When the boys come to the porch after, the dad confirms that what the officer said is true. They feel terrible, and Dad says, “You should’ve thought of that.” Young Reacher wants to take responsibility, but Joe stops him. “Your instinct was to keep your mouth shut. It was the right one. Now stay out of it.”

Back to grown Reacher and the farmhouse meeting. The note lists three unknown phone numbers, Joblings’ garage, and “Gray’s Kliner file”. They already looked in the garage, and Roscoe knows of no Kliner file. She went through all of Gray’s things when he died. Each one of them picks a phone number to call.

Reacher gets the Tennessee E.P.A. Roscoe gets the voicemail of a Princeton economics professor due back in three days. Finlay’s number is the economics department at Columbia for another professor on leave for the same European conference. As they wonder over these disparate and strange clues, Reacher throws in the cows again. Get over it, Roscoe says. “It was a hell of a lot of animal feed,” Reacher retorts.

NINE

Molly Beth arrives in an hour; Roscoe and Finlay must keep up appearances with Teale. But they need someone to go to Memphis for the E.P.A. lead. Reacher calls a private investigator he knows. Answering the phone, Neagley sits on her couch, notebook ready. When she hears that Joe is dead, she offers to talk. “We just did,” Reacher says. (Neagley, who’s a wonderful character, gives him some flak and doesn’t take his attitude personally.)
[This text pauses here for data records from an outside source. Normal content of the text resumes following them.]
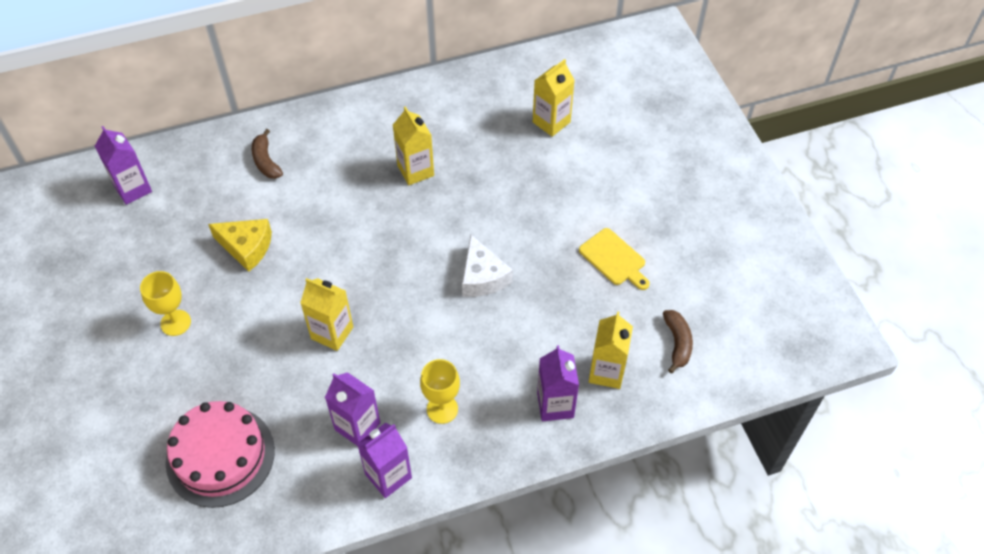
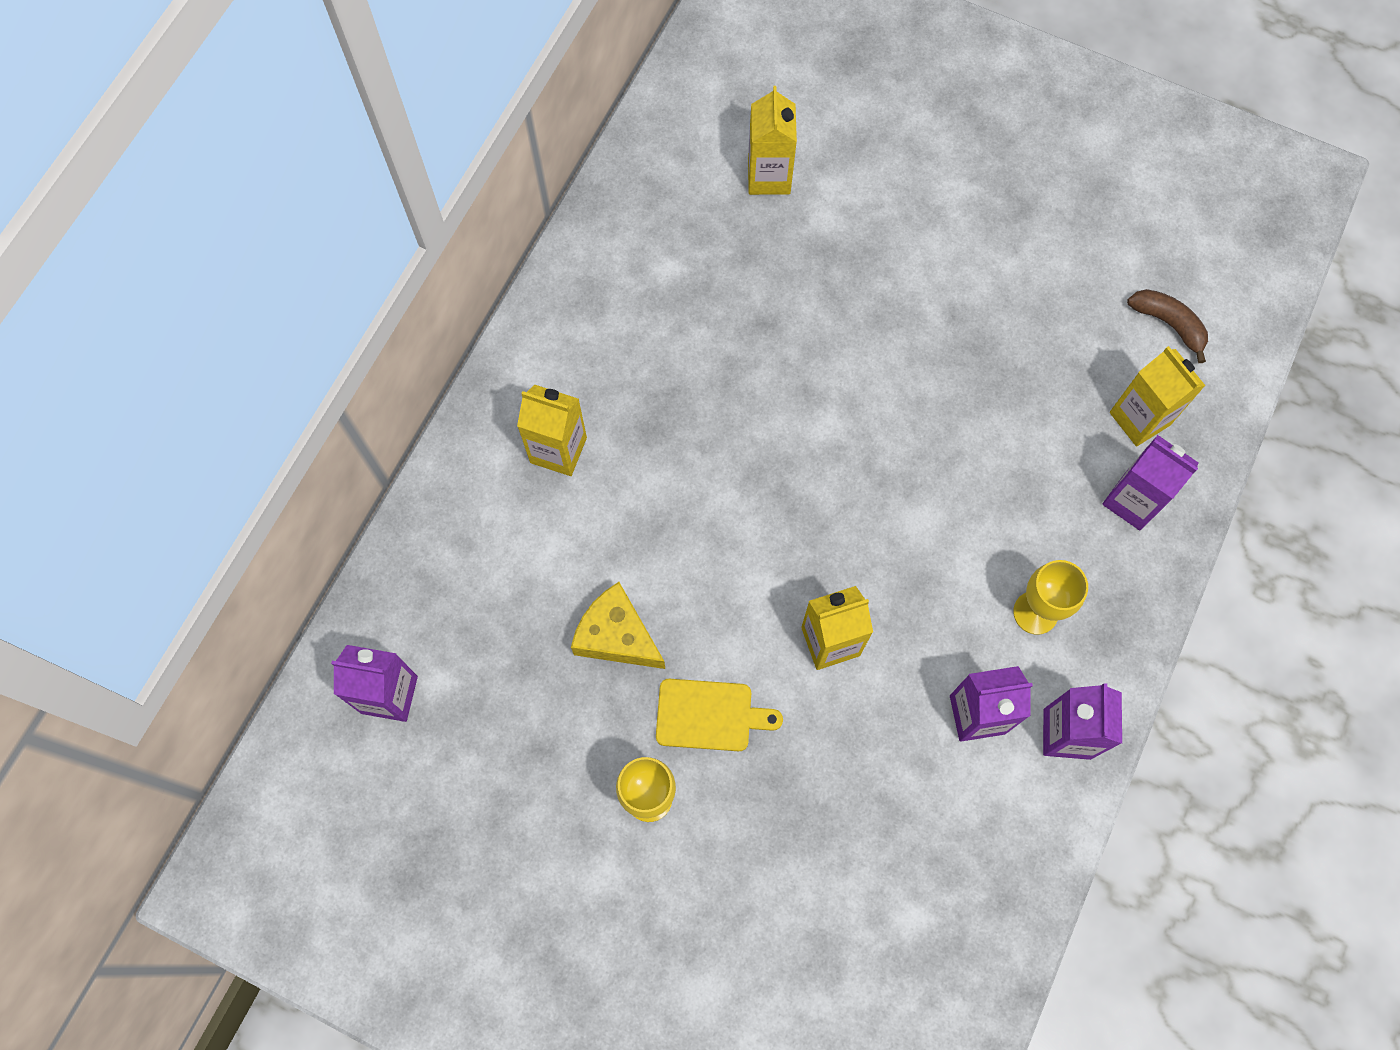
camera: 45 degrees left, 15 degrees up
pink cake [166,401,275,508] -> none
yellow cheese [208,219,272,272] -> yellow cheese turned 120 degrees counterclockwise [571,582,665,669]
brown banana [252,129,283,179] -> none
yellow carton [393,106,434,185] -> yellow carton moved to [517,385,587,476]
white cheese [462,235,513,297] -> none
yellow cutting board [579,228,650,290] -> yellow cutting board moved to [656,679,783,751]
Finlay drives them to meet Molly Beth. (The Jag and its bullet holes can’t go unnoticed anymore.) On the way we get some buddy cop schtick over Finlay’s love of the band .38 Special, lol.

At the train station Molly Beth disembarks. She looks up, sees Reacher at the top of the concourse, and smiles. (He looks like Joe.) Carrying a big case, she motions toward the escalator. As they wait at the top, she never arrives. They separate, with Reacher going down the up escalator. From the train platform, he sees the case in the tracks. It’s empty, and Reacher heads down the tunnel.
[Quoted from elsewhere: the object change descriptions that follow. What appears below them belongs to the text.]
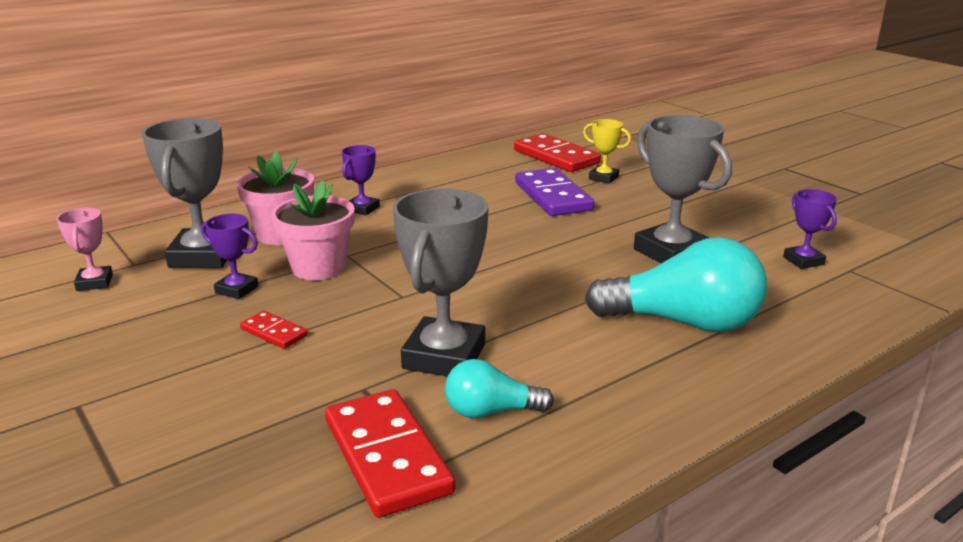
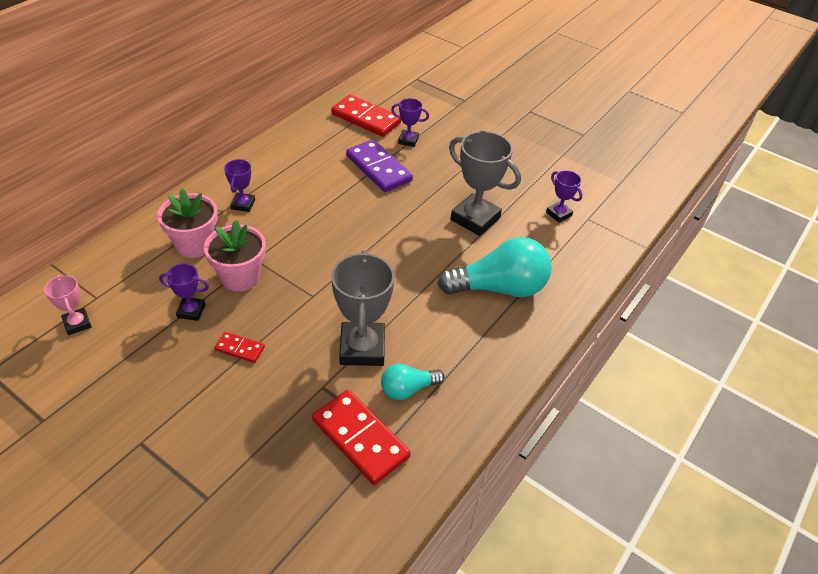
camera: 20 degrees left, 20 degrees up
grey trophy [142,118,227,268] -> none
yellow trophy [583,119,631,184] -> purple trophy [391,98,429,147]

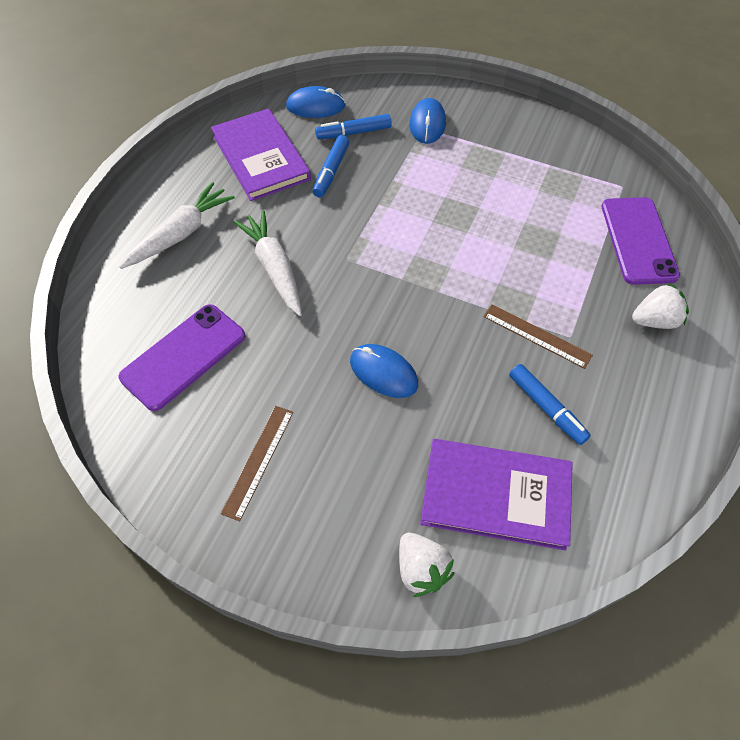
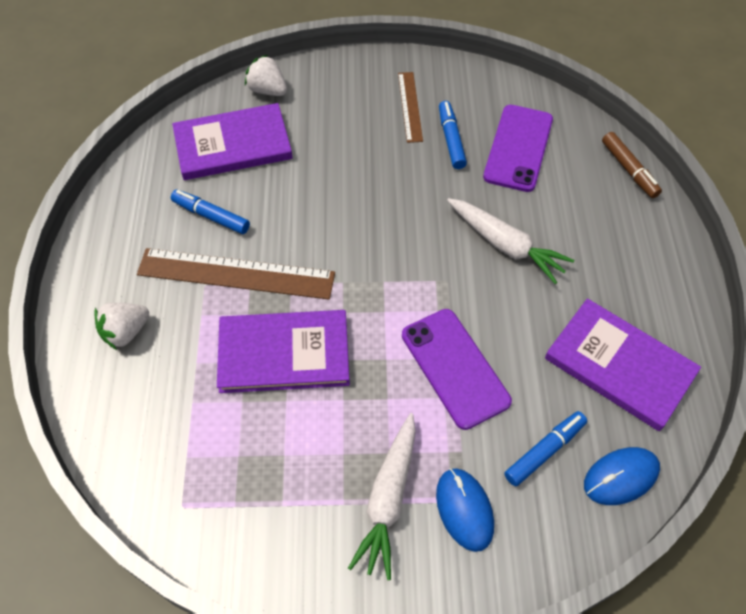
camera: 155 degrees right, 0 degrees up
white carrot [119,182,235,269] -> white carrot moved to [348,413,416,580]
blue marker [313,135,349,197] -> blue marker moved to [439,101,467,169]
blue mouse [350,344,418,398] -> none
brown ruler [483,304,593,369] -> brown ruler [137,248,335,300], size x1.79
purple phone [602,197,680,285] -> purple phone moved to [402,309,512,430]
none -> purple book [217,310,350,393]
none -> brown marker [602,132,662,198]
There she is, sitting on the worker’s ledge. She’s been shot in the torso. She calls Reacher “Joe” as she dies in his arms. Close on Reacher’s reaction shot. Roll credits.

CRITICAL NOTES

All the beats are here and in the right order, but the size and shape of them are a bit weird. I mean, look at that Nine! It’s practically a short film.

The key for me is the Three/Six. Introduce the VIN, resolve the VIN. When Picard tells them the information the VIN has revealed, that’s the Six. Those are fixed points, around which I can begin to construct the rest of the Enneagram.
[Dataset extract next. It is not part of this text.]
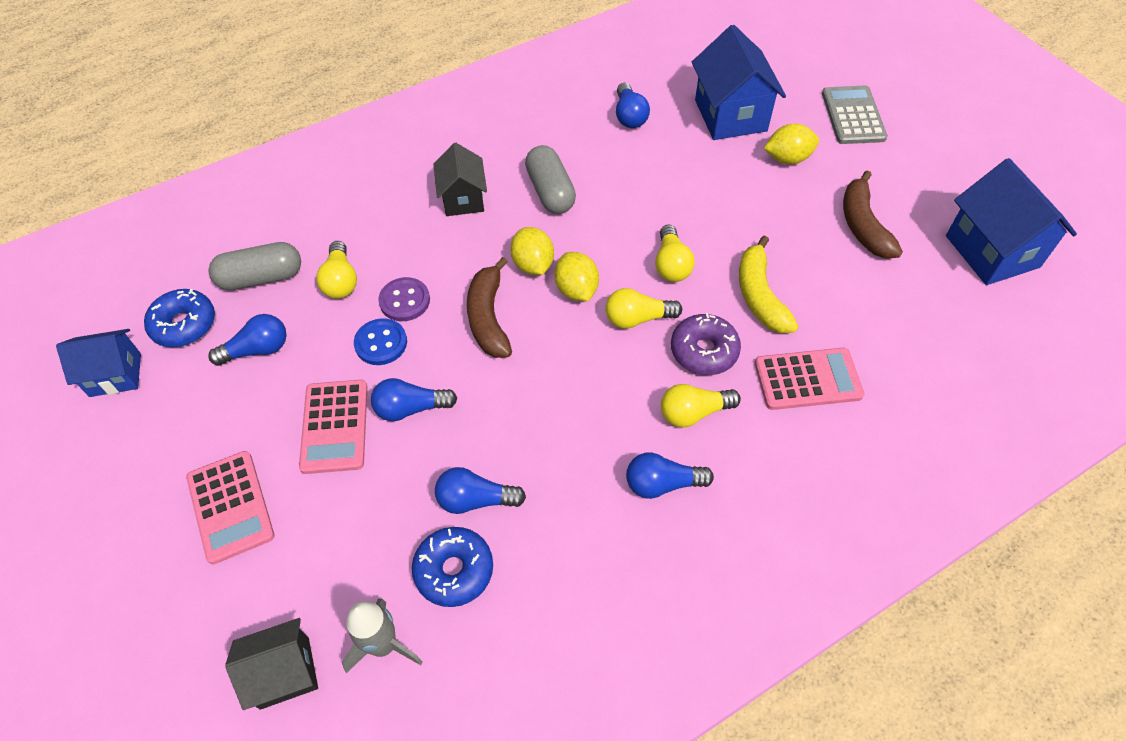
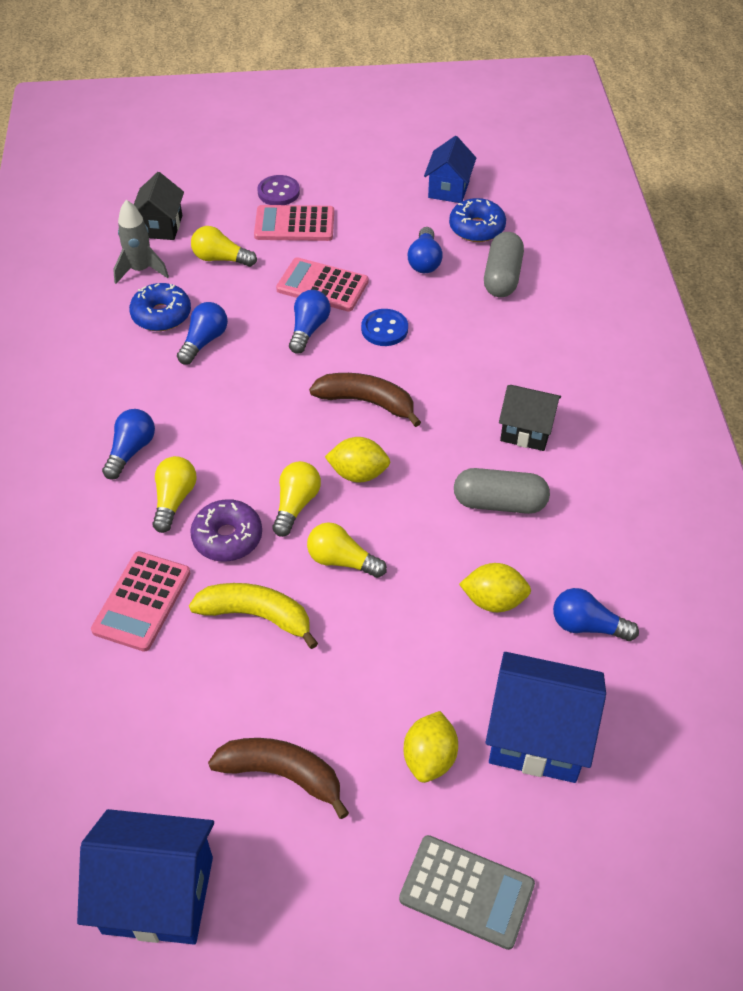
camera: 115 degrees right, 5 degrees down
yellow light bulb [316,241,357,299] -> yellow light bulb moved to [191,226,257,267]
purple button [378,277,430,321] -> purple button moved to [257,175,300,205]
yellow lemon [510,227,554,275] -> yellow lemon moved to [459,563,531,612]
What do you think is the meaning of that title, “In A Tree”? In the last episode we saw a strong connection between the title and the Eight. All I can think of now is the old schoolyard tease: Roscoe and Reacher sitting in a tree, k-i-s-s-i-n-g. Is their physical consummation the point of this title? I can’t find any other connection. It does, however, suggest the Switch. Two pretty people having sex isn’t normally a critical beat in storytelling anymore. Perhaps the title, and this Switch placement, are asking us to reconsider that assumption. Another clue: Reacher decides at the Seven to risk himself and protect Roscoe. I suspect that’s just in his nature, to always take the heat. However, Roscoe in the Eight expresses how much that angers her. They slept together and she said it changed nothing, and now Reacher’s potentially acting chivalrous. As a police officer she likes being able to protect herself and others. She seems to want respect and trust for her skills. And she seems to want to never look vulnerable. All of this, for me, reinforces the theory that this episode is focused around their relationship.

One other very interesting thing is happening in this structure. The Two — “only those who need to know” — is belied at the Eight when they obviously have a leak by someone who doesn’t need to know. Because I’ve seen the whole season, I know who the leak is. Watching again, it strikes me as obvious. The episode is about laying pipe for the identity of the leaker, without telling us forthrightly who it is. It’s like there’s an Enneagram under the Enneagram. Interesting. We watch the story along with the characters, who are ignorant at this point. But when we know the trick, we watch a different story playing in parallel.